| Exercise prompt |
Please count how many lines in the entries below contain "linecap" and reply with the figure alone.

| Dataset entries |

+ + + +

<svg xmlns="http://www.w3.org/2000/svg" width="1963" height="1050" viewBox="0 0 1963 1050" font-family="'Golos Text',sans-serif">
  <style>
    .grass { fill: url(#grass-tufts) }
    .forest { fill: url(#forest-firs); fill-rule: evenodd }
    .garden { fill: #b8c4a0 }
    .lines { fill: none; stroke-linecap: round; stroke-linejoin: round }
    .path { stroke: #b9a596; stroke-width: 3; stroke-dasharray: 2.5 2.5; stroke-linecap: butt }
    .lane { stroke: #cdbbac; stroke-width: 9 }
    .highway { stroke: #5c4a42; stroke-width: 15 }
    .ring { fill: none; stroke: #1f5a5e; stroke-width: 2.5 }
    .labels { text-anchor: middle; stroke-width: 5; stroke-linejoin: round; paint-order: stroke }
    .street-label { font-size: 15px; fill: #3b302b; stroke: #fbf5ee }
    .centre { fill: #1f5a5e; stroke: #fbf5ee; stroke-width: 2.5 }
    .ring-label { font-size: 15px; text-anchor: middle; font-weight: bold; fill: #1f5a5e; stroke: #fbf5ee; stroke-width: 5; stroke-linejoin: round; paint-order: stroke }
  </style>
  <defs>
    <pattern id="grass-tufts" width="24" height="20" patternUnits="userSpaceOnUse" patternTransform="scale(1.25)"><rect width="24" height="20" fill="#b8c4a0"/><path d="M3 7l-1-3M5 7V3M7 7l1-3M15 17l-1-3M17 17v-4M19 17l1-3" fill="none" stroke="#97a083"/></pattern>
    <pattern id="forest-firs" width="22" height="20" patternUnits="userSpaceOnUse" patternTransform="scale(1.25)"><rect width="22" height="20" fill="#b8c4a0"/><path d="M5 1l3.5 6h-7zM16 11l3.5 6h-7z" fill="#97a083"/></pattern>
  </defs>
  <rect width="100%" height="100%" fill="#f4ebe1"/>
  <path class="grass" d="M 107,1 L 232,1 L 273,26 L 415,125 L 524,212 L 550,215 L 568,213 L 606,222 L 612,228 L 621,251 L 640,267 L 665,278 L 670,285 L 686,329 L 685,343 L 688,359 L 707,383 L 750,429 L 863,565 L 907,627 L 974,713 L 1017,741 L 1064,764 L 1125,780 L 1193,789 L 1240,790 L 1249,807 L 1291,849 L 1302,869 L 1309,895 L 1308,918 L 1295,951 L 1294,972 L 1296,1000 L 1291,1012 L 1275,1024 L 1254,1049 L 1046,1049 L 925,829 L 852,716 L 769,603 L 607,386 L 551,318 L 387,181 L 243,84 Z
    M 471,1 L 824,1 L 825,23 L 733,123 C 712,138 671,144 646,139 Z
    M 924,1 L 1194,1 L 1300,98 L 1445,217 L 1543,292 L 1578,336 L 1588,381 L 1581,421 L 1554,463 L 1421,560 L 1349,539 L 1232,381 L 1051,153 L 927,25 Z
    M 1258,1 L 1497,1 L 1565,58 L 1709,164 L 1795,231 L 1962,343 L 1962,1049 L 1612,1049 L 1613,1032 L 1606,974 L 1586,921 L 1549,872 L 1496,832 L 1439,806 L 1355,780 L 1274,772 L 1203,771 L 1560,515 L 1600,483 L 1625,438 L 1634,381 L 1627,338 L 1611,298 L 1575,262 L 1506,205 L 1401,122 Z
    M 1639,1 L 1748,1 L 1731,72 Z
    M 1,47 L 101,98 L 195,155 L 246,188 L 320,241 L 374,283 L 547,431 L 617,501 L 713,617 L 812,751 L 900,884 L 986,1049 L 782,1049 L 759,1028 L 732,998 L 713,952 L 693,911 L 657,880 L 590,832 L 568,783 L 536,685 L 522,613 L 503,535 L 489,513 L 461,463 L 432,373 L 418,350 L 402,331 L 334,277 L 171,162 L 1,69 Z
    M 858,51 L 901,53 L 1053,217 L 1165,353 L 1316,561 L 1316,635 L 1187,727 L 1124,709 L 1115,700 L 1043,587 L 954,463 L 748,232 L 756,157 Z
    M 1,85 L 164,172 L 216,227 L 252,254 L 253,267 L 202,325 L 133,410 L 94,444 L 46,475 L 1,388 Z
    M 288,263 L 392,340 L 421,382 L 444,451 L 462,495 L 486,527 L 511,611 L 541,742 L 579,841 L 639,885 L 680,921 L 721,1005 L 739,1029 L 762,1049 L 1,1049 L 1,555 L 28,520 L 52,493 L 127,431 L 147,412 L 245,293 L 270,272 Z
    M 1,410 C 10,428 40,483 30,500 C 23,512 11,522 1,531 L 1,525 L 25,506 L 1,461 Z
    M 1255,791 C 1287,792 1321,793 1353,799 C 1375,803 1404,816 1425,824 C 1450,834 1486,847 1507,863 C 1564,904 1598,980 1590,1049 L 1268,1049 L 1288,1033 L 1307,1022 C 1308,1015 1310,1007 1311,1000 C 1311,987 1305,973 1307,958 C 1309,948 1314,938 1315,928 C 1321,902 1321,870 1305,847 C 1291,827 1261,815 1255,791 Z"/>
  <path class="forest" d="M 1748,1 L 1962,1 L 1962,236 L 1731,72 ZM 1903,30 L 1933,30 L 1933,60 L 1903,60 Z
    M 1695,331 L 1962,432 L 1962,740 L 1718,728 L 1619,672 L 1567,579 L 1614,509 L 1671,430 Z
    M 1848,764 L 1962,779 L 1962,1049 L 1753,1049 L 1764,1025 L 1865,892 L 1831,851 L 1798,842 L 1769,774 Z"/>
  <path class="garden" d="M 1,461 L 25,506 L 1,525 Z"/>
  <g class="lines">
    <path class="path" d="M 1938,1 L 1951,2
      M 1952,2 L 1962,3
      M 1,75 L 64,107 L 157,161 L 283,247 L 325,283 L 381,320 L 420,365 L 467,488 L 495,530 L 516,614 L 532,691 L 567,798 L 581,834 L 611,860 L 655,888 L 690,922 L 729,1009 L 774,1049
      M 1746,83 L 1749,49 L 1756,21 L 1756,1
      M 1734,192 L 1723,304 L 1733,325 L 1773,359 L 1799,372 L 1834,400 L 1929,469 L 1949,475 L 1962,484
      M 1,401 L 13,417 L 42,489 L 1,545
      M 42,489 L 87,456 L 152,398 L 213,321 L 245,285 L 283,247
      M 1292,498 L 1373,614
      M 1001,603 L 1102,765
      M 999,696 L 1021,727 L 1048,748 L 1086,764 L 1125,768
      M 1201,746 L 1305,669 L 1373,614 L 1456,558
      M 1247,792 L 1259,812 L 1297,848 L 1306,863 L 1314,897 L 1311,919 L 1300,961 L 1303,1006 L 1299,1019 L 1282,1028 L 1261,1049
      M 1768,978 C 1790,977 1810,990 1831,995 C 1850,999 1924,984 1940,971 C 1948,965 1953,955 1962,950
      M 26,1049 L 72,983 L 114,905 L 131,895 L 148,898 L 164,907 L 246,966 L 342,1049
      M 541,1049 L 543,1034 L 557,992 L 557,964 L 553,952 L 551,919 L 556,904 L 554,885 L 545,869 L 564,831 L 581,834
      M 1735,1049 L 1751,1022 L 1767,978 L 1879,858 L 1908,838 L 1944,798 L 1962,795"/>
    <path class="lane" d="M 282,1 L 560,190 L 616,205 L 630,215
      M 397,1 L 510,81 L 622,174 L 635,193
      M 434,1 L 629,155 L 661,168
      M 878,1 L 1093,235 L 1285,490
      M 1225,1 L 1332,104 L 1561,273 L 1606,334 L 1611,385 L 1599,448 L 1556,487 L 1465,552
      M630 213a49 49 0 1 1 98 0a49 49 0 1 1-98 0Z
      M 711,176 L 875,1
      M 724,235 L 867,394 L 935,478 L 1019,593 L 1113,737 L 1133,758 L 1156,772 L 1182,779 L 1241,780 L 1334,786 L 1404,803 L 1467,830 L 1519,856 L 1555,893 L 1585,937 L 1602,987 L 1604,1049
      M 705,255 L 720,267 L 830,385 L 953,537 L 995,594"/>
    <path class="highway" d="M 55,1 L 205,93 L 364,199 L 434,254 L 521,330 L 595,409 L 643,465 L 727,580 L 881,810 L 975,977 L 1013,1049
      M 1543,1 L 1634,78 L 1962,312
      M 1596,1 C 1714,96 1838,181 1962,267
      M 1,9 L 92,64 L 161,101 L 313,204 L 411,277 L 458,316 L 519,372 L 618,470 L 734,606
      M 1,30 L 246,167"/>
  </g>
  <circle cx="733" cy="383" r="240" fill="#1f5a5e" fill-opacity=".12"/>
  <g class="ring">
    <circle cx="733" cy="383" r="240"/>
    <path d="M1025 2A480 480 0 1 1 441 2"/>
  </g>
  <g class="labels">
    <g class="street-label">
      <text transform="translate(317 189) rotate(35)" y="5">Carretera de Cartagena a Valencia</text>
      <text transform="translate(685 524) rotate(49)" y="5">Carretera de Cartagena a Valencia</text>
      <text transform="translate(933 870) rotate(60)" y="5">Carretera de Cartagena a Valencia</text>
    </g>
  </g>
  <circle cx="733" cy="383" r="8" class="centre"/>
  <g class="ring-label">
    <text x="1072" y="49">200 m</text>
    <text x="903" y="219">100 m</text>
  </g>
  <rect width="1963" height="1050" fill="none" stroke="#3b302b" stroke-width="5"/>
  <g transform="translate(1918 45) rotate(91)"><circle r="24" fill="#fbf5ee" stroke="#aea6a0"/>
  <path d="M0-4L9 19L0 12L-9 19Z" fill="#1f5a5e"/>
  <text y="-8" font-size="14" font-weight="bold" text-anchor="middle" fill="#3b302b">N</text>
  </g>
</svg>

+ + + +

| Result |
2